MMX Mineracao & Metalicos SA, the iron-ore producer controlled by billionaire Eike Batista, rose from a record low. The MSCI Brazil/Materials Index was the best performer among 10 industry groups. Banco Bradesco SA sank after economists lowered their 2013 economic growth forecasts for a third week.
The Ibovespa gained 0.8 percent to 53,944.36 at the close of trading in Sao Paulo. Forty-one stocks rose while 30 fell. The real climbed 0.8 percent to 2.1241 per dollar. The Standard & Poor’s GSCI index of 24 raw materials rose 1.2 percent. Brazil’s benchmark equity gauge sank 2.1 percent on May 31 after policy makers increased Brazil’s target lending rate more than most analysts had forecast to curb inflation.
“The market reaction on Friday to the increase in interest rates was exaggerated,” Marcio Cardoso, a partner at brokerage Titulo Corretora de Valores SA, said by phone. “The signal the central bank sent was good.”

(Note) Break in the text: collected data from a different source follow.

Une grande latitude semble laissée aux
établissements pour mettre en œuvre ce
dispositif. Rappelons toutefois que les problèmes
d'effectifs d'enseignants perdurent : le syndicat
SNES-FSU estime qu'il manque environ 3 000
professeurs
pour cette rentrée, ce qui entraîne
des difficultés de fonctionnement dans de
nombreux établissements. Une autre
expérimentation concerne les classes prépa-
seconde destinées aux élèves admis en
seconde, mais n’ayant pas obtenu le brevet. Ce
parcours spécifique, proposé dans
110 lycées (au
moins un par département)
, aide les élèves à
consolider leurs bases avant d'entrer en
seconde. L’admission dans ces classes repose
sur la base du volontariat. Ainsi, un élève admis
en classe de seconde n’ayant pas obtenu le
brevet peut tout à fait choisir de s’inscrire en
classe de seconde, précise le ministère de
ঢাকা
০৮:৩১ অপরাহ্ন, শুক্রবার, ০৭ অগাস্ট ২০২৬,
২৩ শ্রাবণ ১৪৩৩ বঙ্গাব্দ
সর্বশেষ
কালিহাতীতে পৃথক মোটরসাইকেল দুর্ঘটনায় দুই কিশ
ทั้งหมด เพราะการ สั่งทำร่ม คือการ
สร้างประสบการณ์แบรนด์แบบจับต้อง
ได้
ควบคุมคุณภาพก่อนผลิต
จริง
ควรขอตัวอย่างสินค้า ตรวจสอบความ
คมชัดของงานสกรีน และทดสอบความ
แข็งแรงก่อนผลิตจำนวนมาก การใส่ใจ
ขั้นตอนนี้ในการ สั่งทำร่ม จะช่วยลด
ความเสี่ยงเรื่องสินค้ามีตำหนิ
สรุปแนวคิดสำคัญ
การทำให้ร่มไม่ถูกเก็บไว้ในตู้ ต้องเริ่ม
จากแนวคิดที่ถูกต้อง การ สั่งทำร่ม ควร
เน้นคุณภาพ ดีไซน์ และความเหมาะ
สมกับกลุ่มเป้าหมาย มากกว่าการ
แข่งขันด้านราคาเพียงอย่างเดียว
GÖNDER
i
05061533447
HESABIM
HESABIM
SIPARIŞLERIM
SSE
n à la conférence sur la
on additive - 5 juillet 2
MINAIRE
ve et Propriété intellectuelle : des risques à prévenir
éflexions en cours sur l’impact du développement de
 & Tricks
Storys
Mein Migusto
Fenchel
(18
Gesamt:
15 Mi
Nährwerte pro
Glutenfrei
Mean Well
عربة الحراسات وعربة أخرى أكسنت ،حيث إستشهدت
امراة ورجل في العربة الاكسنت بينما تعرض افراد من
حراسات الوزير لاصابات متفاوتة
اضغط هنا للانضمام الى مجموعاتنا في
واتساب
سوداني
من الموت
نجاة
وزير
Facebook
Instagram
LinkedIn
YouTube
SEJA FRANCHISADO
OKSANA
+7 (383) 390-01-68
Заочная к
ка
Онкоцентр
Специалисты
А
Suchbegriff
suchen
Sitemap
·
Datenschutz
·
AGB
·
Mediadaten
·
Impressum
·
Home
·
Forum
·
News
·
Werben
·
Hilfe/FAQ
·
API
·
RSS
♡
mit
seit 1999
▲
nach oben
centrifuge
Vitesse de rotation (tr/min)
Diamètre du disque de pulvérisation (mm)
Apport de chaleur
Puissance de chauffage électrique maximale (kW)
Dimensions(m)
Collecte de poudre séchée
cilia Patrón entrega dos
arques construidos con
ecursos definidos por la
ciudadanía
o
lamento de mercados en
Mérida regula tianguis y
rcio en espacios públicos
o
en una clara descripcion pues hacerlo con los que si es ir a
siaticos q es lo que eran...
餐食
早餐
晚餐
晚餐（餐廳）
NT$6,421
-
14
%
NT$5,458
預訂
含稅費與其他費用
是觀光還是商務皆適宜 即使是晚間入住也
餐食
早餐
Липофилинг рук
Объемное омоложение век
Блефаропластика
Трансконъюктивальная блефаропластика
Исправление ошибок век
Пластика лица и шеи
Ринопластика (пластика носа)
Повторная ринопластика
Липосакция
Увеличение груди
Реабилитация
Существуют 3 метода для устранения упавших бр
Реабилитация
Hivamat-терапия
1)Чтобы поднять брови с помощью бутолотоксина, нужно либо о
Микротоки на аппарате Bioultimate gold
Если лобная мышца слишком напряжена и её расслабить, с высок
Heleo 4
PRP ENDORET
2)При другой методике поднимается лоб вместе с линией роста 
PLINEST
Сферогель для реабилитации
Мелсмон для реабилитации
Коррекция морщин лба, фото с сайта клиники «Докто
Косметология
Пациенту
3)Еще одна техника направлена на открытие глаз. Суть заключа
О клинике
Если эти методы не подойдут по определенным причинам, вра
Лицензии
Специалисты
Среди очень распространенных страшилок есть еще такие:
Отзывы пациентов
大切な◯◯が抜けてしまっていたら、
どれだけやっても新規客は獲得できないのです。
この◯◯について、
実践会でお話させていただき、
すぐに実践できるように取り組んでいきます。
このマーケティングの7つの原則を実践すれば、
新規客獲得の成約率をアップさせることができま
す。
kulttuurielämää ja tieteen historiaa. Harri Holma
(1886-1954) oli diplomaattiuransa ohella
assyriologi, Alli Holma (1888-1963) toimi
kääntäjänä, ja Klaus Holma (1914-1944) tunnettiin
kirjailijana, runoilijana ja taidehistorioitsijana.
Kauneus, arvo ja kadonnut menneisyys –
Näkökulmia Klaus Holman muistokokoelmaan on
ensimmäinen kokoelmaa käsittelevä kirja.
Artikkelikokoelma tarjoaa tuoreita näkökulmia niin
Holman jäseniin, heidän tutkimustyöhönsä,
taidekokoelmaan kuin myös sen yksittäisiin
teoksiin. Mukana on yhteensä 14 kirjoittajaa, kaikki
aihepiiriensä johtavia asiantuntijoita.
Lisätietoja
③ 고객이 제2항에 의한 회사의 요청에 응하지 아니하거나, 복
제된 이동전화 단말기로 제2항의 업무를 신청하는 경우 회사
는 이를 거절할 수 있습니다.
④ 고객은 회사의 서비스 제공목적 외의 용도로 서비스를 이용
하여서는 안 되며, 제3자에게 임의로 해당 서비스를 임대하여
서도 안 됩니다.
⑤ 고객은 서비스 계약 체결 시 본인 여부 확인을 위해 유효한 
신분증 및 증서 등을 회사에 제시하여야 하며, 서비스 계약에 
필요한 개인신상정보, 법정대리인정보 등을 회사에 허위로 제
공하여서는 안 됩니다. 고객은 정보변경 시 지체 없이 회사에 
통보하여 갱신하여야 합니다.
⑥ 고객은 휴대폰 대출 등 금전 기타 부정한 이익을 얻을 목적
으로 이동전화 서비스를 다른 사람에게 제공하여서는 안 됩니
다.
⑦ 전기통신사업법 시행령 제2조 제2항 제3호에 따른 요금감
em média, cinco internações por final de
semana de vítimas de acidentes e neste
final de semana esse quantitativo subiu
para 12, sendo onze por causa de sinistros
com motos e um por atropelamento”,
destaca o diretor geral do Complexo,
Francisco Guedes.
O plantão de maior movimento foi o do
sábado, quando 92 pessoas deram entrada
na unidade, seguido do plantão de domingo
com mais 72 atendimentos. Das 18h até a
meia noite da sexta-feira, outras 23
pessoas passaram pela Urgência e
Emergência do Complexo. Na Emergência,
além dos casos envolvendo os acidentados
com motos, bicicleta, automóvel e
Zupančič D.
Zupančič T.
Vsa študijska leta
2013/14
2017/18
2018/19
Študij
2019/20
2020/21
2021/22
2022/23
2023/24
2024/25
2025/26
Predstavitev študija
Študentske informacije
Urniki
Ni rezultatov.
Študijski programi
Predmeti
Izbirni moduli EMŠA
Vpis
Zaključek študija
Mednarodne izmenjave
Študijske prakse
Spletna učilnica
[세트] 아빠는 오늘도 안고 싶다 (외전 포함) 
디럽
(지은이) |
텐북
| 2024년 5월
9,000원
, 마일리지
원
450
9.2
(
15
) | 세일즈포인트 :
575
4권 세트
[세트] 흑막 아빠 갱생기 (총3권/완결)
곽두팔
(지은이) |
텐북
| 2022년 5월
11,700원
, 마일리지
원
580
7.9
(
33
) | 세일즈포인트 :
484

Vale jumped 4.5 percent to 29.95 reais. MMX rose 2.4 percent to 1.72 reais.
Bradesco slid 2.8 percent to 33.37 reais. The MSCI Brazil/Financials Index fell 1.7 percent, the lowest closing level since Dec. 18.
Gross domestic product will expand 2.77 percent this year, down from the previous week’s forecast of 2.93 percent, according to a May 31 central bank survey of about 100 economists published today. Analysts also cut their 2014 growth outlook to 3.4 percent from 3.5 percent.
“The short term for the Brazilian economy is bad and that reflects on stocks,” Felipe Rocha, an analyst at brokerage Omar Camargo, said in a telephone interview from Curitiba, Brazil. “The market is redoing the math on growth forecasts. For banks, it brings the prospect of less demand for credit and an overall slower market.”
Banco Itau BBA joined analysts from Bradesco BBI to JPMorgan Chase & Co and cut its 2013 growth forecast for Brazil after first-quarter expansion trailed estimates. Itau predicts Latin America’s largest economy will grow 2.4 percent this year, according to a research report today, down from a previous estimate of 2.8 percent.
Airline Gol Linhas Aereas Inteligentes SA, which got 93 percent of its revenue from Brazil in 2012, slumped 3.9 percent to 8.95 reais, the lowest since Aug. 2.
Brazil’s benchmark equity gauge fell 4.3 percent in May, the steepest monthly drop in a year and its fifth straight month of declines. The index has fallen 12 percent in 2013, underperforming emerging markets including China, Russia and India, amid concern quickening inflation will curb the nation’s economic recovery.
The Ibovespa trades at 12.8 times analyst earnings estimates for the next four quarters, compared with a multiple of 10.5 for the MSCI Emerging Markets Index of 21 developing nations’ equities, data compiled by Bloomberg show.
Trading volume for stocks in Sao Paulo was 7.66 billion reais today, data compiled by Bloomberg shows. That compares with a daily average of 7.76 billion reais this year through May 31, according to data compiled by the exchange.